Being white in America is a big deal too, in the other direction. And that is true even though very few whites are actually, fully, and truly white. Don’t take my word for it. In 1895, speaking against defining whiteness in the new South Carolina constitution, Congressman George Tillman said:
It is a scientific fact that there is not one full-blooded Caucasian on the floor of this convention. Every member has in him a certain mixture of… colored blood…It would be a cruel injustice and the source of endless litigation, of scandal, horror, feud, and bloodshed to undertake to annul or forbid marriage for a remote, perhaps obsolete trace of Negro blood.
A generation later, several southern states did define race, declaring that one black ancestor, however distant, was enough to turn a white man black. It was a sad day for those perceived to be black, and a bad day for truth.

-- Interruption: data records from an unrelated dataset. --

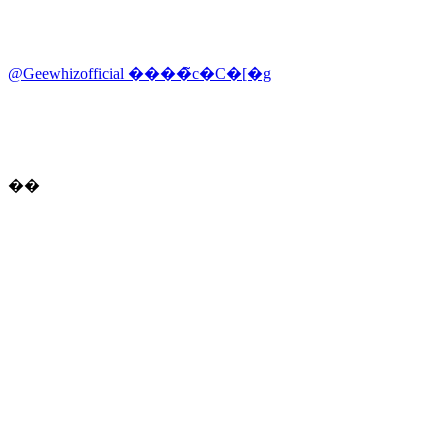
@Geewhizofficial ����̃c�C�[�g
��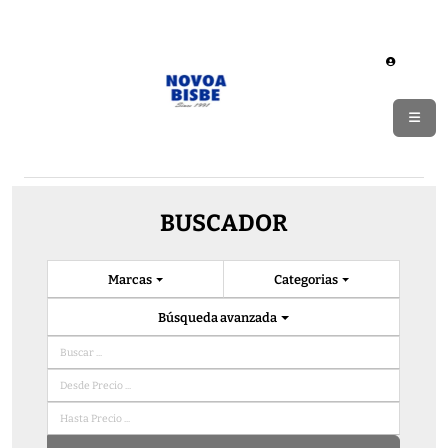
BUSCADOR
Marcas
Categorias
Búsqueda avanzada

Back to your ancestors. You had two parents (we’re speaking biologically here) and they had four parents and they had eight parents . . .; up the line 16 generations, that’s just under 33,000 ancestors sending their DNA down the line.

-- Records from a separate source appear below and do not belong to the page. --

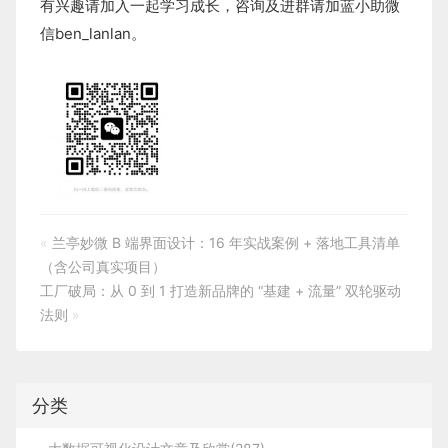
有兴趣请加入一起学习成长，咨询及进群请加蓝小助微
信ben_lanlan。
«
兰亭妙微 B 端界面设计：16 年实战案例 + 落地工具清单
（含公司真实项目）
工厂破局：从 0 到 1 打造新品牌的 “基建 + 流量” 双轮驱动
法则
»
分类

Can that be right? Let’s look. The first generation is you, alone, and for the rest we will need a chart.
generation number of ancestors
You have 32,768 great . . . great grand parents. If you are a “white” person in America, what are the chances that not one of them was out of Africa?
If you are just of the plane from rural Norway with ancestors going back unbroken into antiquity, as soon as you have a child with an American who has been here, that child’s number becomes 16384. You can run scenarios to lower the number, but it will never drop below BIG.
All right, let’s say you are a member of the Aryan Nation, and your father and his father were Klansmen all the way back to Appomattox Courthouse. You only marry white girls, and only natural blondes at that. What are the chances that her thirteenth great grandmother wasn’t partly black and passing for white?
You don’t think so? Your ancestors knew better back in the 1800s.
Let’s go at this from the other direction. Suppose one black woman was made pregnant by her master in the first generation. How many of her descendants would carry at least a trace of African DNA? All of them. How many would that be?
Historically, women bore many children, and many of them died while young. Let’s say that the average woman had four children who lived long enough to have children of their own. That original black woman would have one billion, seventy three million, seven hundred forty one thousand, eight hundred twenty four descendants.
You don’t believe me? Get out your calculator. No, better make it a spreadsheet. You don’t think I did that math with pencil and paper, do you?
What are the chances than none of those children passed for white, and begat a line of offspring who are convinced that they are actually, fully, and truly white?
Let me put it another way —
Donald Trump is partly black. David Duke is partly black. Steve Bannon is partly black. You’re partly black. I’m partly black.
And my relatives just disowned me. That’s mighty white of them!